Author: Adrian Gropper, MD (HealthURL)
I’m a pioneer in the use of Web protocols in healthcare. The company I founded and launched out of Massachusetts General Hospital in 1996 is arguably the first large-scale use of Web protocols in radiology. Currently, I’m CTO of Patient Privacy Rights and an expert in personal health data on the Web, including issues related to patient ID and authorization practices for RESTful APIs to private data resources. I have deep experience in many of the current standards and policy initiatives including Kantara UMA, OpenID HEART, and the board of IDESG. I have also led the submission of a Web-standards-based submission to the HeroX Patient ID Challenge http://bit.ly/ID-Challenge
The topic I would like to lead discussion on is Self-Sovereign Support Technology. I have helped develop of a proof of concept demonstration of this using health records management as the example https://www.youtube.com/watch?v=QX2JbYg2TZI I have also facilitated numerous sessions at IIW and Rebooting the Web of Trust on this topic. The IIW sessions yielded a list of requirements for sovereign technology https://medium.com/@sheldrake/defining-sovereign-technology-so-we-can-build-it-and-so-we-know-it-when-we-see-it-98ad77914025#.v69s9n58e and the beginning of a consensus on merging OAuth/UMA concepts for access control with blockchain concepts for identity, trust, and compliance management. At the recent Rebooting Web of Trust meetings, the role of blockchains for distributed identity and public ledgers relative to self-sovereign mobile and personal server technology was further elaborated in two sessions - a paper is forthcoming in the next few weeks.

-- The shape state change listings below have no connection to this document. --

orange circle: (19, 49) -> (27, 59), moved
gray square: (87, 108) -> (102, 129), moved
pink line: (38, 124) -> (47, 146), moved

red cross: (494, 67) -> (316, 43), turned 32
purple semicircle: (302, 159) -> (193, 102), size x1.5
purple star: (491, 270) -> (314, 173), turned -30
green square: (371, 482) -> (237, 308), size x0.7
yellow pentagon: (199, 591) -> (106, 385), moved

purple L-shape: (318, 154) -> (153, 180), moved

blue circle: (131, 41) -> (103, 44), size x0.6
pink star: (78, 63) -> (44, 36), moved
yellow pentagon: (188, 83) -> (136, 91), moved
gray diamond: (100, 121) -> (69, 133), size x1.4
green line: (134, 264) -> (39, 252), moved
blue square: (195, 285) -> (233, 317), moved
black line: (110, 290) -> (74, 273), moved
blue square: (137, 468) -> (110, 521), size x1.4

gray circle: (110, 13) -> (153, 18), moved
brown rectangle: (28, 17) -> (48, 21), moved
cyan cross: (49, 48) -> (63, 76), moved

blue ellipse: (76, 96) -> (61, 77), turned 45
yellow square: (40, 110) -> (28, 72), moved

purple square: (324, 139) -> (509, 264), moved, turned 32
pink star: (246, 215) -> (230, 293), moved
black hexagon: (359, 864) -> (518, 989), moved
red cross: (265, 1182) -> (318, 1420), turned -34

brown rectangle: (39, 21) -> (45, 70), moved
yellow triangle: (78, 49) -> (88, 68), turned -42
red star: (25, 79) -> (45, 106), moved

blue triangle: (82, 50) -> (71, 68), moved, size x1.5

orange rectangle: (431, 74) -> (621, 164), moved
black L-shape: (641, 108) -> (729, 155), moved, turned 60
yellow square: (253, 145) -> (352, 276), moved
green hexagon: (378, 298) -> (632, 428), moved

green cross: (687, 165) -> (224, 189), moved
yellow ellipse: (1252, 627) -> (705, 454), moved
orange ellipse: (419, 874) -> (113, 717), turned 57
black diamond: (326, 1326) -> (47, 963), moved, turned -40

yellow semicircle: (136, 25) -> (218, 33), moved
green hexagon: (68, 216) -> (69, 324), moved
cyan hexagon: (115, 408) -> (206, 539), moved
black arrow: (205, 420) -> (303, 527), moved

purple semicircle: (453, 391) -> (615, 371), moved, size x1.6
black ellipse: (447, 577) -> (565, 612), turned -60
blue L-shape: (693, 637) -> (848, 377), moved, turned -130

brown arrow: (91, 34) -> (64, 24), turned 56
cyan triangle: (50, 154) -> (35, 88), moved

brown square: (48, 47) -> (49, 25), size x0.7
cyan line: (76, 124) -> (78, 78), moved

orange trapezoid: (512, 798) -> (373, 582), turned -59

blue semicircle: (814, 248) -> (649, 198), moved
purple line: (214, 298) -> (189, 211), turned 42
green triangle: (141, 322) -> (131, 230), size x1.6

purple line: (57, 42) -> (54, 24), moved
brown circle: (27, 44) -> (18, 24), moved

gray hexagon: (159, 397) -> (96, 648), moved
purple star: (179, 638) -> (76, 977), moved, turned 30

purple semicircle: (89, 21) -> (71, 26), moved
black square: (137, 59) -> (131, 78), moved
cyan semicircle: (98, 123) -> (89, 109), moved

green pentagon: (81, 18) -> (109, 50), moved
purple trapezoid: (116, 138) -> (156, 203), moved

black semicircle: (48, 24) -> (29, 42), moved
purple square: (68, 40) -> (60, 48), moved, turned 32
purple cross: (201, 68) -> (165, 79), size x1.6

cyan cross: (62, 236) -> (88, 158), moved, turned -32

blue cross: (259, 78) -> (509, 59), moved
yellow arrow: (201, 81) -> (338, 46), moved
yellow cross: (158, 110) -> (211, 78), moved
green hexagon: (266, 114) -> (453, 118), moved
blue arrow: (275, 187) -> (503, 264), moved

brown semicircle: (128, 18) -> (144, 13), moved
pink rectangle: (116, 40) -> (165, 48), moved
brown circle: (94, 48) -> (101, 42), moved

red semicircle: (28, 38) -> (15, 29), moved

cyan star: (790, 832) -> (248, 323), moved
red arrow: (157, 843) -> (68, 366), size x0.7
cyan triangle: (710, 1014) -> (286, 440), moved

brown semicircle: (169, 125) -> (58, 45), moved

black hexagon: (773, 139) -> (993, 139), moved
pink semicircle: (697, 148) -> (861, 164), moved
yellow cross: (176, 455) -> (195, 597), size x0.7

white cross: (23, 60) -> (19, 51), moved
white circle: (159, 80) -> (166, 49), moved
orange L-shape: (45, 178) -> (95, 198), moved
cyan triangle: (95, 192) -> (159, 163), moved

Over more than two years of working to integrate blockchain and self-sovereign Web services, I have engaged numerous blockchain innovators and entrepreneurs including Blockstack, Consensys, Evernym, Yoti, and CommonAccord as well as leading edge Web projects in support of sovereign technology such as Freedom Box, MITRE ID Connect, and the HI:Project.
Re-decentralizing the Web requires an understanding of the interplay between mobile secure elements, personally controlled authorization and attribute servers and distributed identity, reputation, and compliance on the blockchain. The Blockchains and the Web conference is an opportunity to advance this vision and our proof-of-concept around personal health data.